High user% often points to a single process consuming CPU, which can be identified with top and further investigated using perf. Elevated system% may signal heavy I/O or kernel issues. High nice% usually reflects intentional priority lowering. High iowait% indicates slow I/O or bottlenecked devices. Excessive irq/softirq% suggests hardware interrupt problems, while high steal% can reveal over‑committed virtual CPUs.

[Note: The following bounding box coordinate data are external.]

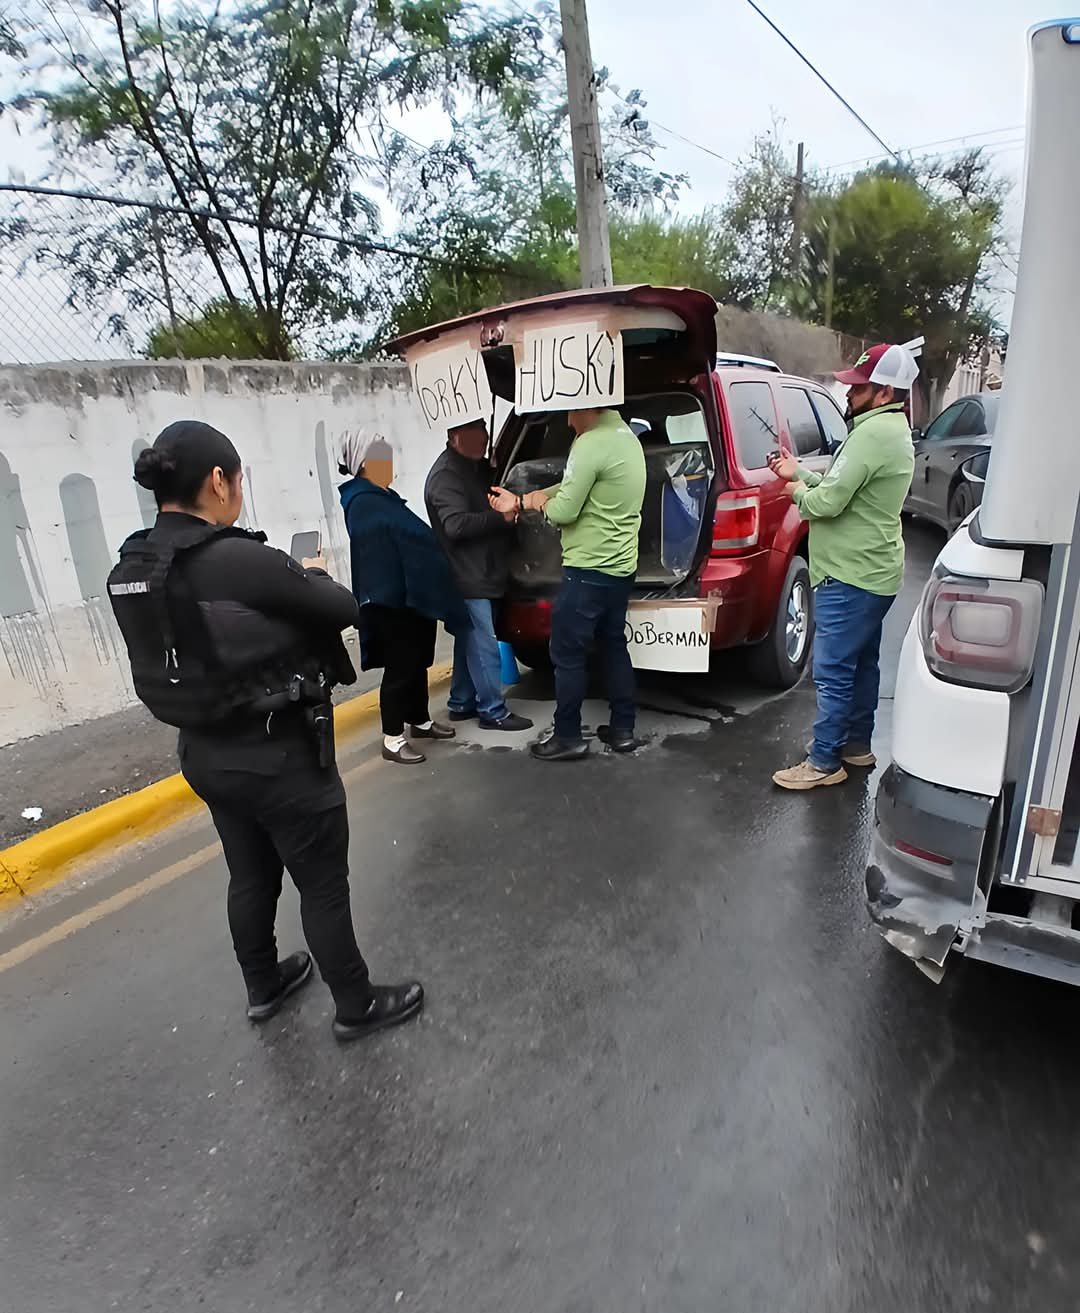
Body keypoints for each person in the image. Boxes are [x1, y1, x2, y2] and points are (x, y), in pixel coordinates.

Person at [107, 420, 423, 1041]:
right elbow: (341, 608)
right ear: (219, 481)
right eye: (238, 477)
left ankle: (262, 985)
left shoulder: (137, 562)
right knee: (322, 884)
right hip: (280, 755)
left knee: (250, 873)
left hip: (205, 753)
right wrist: (311, 572)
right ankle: (356, 1005)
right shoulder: (236, 558)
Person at [769, 343, 919, 791]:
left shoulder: (872, 434)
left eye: (859, 387)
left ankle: (823, 761)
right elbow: (844, 485)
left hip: (850, 576)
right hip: (875, 574)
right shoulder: (888, 431)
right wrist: (801, 473)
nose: (849, 393)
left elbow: (829, 502)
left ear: (885, 392)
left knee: (832, 670)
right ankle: (856, 745)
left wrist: (795, 492)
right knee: (862, 665)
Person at [492, 406, 646, 762]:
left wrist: (538, 505)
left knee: (567, 653)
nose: (565, 417)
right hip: (621, 568)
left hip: (587, 570)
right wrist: (525, 499)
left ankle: (568, 736)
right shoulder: (626, 438)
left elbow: (564, 510)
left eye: (569, 408)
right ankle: (623, 730)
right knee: (613, 645)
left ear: (587, 405)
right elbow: (574, 485)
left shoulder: (589, 444)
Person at [337, 431, 463, 765]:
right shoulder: (363, 502)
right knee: (399, 669)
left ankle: (419, 720)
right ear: (364, 464)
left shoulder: (382, 497)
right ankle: (393, 737)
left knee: (419, 660)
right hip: (389, 600)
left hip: (410, 596)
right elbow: (391, 545)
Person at [424, 419, 533, 733]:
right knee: (483, 643)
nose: (483, 438)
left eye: (485, 431)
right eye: (477, 433)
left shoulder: (469, 467)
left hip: (482, 570)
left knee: (470, 639)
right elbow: (455, 525)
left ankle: (461, 701)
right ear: (455, 437)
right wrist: (500, 518)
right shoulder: (446, 475)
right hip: (467, 575)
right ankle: (493, 711)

The fourth and fifth lines display physical and virtual memory statistics, distinguishing Buffers (raw disk metadata) from Cached (file data). The newer avail Mem approximates free memory without swapping. Frequent swap in/out signals memory pressure.

1.2 vmstat

vmstat

provides a compact view of processes, memory, paging, block I/O, and CPU activity. Fields such as r (runnable processes) and b (uninterruptible sleep) help gauge load, while swpd, buff, and cache mirror memory usage. Disk I/O is shown via bi / bo (blocks in/out) and in / cs (interrupts/context switches).

1.3 pidstat

pidstat

offers per‑process statistics. The -t flag expands output to thread‑level details. Useful columns include -r (minor and major page faults), -s (stack usage), -u (CPU usage), and -w (context switches). Filtering by command name can be done with -C "pattern" -l, e.g., pidstat -w -t -C "ailaw" -l.

1.4 Other Tools

For per‑CPU load balance, mpstat -P ALL 1 shows each core’s utilization. htop provides an interactive, colorized view, while ps axjf displays a detailed process tree.

2. Disk I/O

2.1 iostat

iostat -xz 1

(or sar -d 1) reports key disk metrics: avgqu-sz (average queue length), await / r_await / w_await (average I/O wait time), svctm (service time), and %util (device utilization). Values above thresholds (e.g., %util > 60 %) indicate potential bottlenecks.

3. Network

3.1 netstat

netstat -s

summarizes protocol statistics since boot. For live connection info, use options such as -antp (all TCP connections) and -nltp (listening TCP sockets).

3.2 sar

The sar utility can monitor network activity; sar -n TCP,ETCP 1 shows TCP metrics like active/s (outgoing connections), passive/s (incoming connections), retrans/s (retransmissions), and isegerr/s (receive errors). sar -n UDP 1 reports UDP statistics such as noport/s (datagrams without a listening port) and idgmerr/s (undeliverable datagrams).

3.3 tcpdump

tcpdump

captures raw packets for offline analysis with Wireshark. It supports extensive filtering (interface, host, port, protocol) and can limit file size with -C / -W. Captured packets include timestamps, enabling precise reconstruction of connection sequences.